__EXERCISE DATA__.

* * * * *

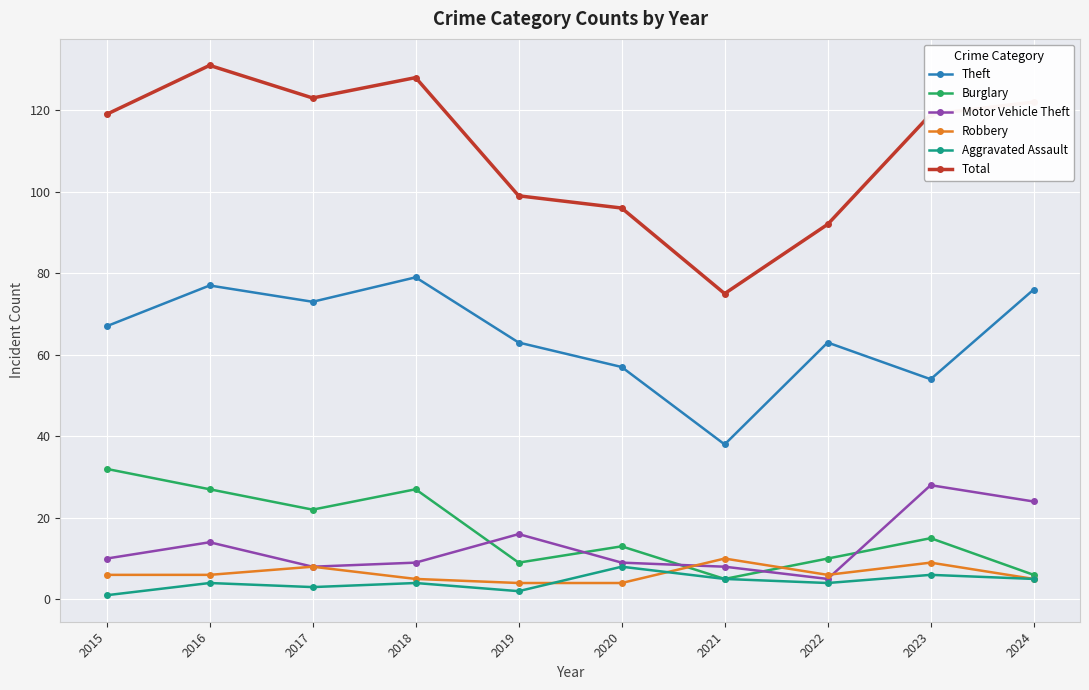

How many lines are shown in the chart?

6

* * * * *

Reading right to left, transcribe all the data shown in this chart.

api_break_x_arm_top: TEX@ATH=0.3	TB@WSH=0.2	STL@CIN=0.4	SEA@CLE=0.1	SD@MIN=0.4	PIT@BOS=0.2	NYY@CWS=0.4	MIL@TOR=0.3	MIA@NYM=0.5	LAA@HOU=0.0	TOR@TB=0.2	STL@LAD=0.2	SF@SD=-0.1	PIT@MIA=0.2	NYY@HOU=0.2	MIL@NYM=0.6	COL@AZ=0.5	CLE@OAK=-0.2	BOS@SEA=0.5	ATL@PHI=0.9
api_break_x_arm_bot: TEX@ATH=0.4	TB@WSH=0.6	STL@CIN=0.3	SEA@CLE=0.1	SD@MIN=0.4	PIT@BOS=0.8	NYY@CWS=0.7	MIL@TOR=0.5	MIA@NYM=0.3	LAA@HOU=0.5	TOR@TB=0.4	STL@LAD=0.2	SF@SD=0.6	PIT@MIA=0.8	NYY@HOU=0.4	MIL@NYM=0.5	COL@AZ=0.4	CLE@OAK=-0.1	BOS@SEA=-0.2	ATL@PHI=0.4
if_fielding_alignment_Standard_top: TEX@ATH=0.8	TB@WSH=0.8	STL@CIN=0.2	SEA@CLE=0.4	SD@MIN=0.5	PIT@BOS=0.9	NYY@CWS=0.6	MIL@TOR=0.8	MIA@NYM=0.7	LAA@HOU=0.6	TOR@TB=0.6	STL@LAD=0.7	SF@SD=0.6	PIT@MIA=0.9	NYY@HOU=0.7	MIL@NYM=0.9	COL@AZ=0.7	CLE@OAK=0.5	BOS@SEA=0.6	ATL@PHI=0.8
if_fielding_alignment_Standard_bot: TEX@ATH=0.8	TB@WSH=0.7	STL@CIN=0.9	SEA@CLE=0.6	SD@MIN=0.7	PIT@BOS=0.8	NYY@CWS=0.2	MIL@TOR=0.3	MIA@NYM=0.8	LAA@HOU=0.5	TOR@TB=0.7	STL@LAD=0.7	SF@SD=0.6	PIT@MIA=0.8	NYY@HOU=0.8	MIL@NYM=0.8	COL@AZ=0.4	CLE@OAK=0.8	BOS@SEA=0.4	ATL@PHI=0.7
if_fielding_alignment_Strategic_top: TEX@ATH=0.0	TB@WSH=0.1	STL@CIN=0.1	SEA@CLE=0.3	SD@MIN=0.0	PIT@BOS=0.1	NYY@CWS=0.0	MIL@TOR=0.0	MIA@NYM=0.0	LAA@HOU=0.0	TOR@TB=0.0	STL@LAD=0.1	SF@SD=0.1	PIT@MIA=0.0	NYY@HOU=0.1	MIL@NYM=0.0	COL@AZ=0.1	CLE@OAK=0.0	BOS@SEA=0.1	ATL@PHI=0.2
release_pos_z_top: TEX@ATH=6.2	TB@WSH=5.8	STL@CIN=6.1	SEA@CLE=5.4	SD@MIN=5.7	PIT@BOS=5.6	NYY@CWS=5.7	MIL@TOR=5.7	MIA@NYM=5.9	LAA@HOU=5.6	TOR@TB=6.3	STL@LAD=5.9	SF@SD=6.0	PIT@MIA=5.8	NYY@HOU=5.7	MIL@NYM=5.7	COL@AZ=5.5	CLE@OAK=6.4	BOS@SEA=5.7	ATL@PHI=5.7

* * * * *

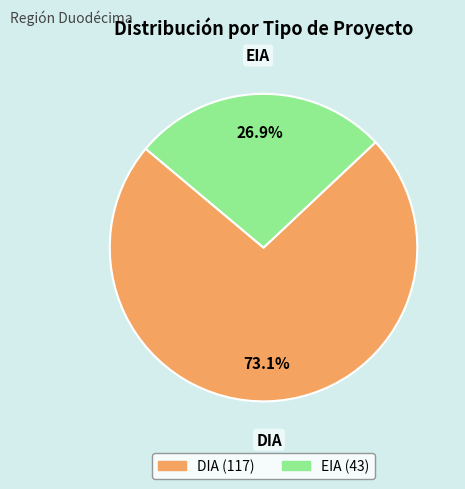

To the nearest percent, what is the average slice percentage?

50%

* * * * *

__ACTION ITEM__. Return each line in the material above that contains the string "shown", copying every such line unchanged.

__EXERCISE RESPONSE__.
How many lines are shown in the chart?
Reading right to left, transcribe all the data shown in this chart.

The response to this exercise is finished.